Nothing can justify the methodical actions, such as the mass deportations, that were taken against the Armenians as a group; not even a threat of civil war, because, if a war needs to break out to avoid a genocide, it needs to break out. If the establishment is stable enough to proactively deport children and women, it is also stable enough to fight a “more just war” among organized groups, between adults. The perpetrators of targeting innocent children of an ethnic group must always be held responsible for their actions, for committing a genocide.

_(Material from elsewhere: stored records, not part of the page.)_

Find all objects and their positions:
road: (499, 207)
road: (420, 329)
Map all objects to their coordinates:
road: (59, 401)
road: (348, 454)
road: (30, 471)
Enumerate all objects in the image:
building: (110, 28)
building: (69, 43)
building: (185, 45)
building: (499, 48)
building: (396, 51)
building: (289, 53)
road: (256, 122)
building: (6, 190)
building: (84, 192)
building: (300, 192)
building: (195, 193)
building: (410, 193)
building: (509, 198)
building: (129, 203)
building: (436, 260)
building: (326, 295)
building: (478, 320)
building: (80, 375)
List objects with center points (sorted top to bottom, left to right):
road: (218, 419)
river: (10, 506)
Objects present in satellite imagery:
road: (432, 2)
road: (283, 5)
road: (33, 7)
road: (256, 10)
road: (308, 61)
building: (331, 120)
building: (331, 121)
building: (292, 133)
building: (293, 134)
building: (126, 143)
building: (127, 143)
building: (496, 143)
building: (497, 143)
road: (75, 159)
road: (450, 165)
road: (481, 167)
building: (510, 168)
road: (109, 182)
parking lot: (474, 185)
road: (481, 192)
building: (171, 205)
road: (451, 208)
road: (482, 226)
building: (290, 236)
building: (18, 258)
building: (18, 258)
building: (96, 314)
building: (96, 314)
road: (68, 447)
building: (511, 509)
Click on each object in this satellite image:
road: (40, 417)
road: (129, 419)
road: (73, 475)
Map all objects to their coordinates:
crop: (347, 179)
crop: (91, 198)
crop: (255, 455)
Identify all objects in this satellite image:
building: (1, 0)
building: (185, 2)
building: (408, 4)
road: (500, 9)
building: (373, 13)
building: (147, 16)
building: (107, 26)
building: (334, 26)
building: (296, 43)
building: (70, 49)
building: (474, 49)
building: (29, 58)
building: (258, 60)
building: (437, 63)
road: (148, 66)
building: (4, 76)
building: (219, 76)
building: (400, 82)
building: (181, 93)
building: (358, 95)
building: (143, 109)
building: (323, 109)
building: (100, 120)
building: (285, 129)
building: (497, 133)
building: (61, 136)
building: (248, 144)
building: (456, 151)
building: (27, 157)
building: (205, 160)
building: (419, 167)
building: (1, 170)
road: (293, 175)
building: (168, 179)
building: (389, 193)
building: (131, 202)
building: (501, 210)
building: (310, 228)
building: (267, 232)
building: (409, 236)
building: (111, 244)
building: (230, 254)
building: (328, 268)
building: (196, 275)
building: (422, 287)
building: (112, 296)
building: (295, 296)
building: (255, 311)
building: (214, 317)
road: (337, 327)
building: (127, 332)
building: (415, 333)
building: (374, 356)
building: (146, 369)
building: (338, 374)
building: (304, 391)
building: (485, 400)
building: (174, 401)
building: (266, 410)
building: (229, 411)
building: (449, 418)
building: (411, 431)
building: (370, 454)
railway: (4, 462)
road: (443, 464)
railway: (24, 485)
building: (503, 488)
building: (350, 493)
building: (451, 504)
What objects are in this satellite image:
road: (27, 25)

Armenians in Turkish textbooks
Even though Turkish officials admit some of the facts today, Turkey has not only been deceiving the international community, but more importantly, her own people by withholding the facts. Turks generally discover this taboo aspect of their history coincidentally, through word-of-mouth, the elderly, own research, or Armenian efforts to educate the international community. There were hardly any references to the events in Turkish textbooks until the early 1980s and to-date Armenians are only mentioned in a way that depicts them in unfavorable ways, as traitors and as being responsible for their own deaths. If the Turkish government is so convinced of Turkey’s innocence, why are to-date Turkish students not presented with the facts and allowed to judge themselves? Why have the facts been withheld and new, incorrect pictures painted? And why are Turks, who against all odds discover the facts, discouraged from speaking out or threatened? Why has Turkey tried to silence even German officials of Turkish descent and the widely acclaimed Turkish author Orhan Pamuk?
A time to heal
Struggling with the past is not unique to Turkey. However, more than 100 years later, it is now time for Turkey to acknowledge her history, not only for the sake of the Armenians and their descendants, but also of her own population. The new Turkish generation deserves to know the truth about their history, their ancestors, so that they can deal with the bad and with the good that may have happened. By denying the knowledge about the genocide, Turkey is also denying their descendants the truth about potential heroes who risked their lives to save Armenians.
Any one-sided, simplistic, fairytale depiction of history as generally presented to the population in Turkey should make us question its accuracy. Human history is nothing but a repetition of the good, the bad and everything in between. Human societies are complex and freedom and democracy continuous hard work. Having access to accurate information and allowing everyone to make up their own mind is the basic right of all human beings in the 21st century. Any effort to suppress the truth is generally energy wasted, as regardless of how hard one tries, the truth always has a way of surfacing and when suppressed, creates nothing but animosity, confusion, and disloyalty on the way.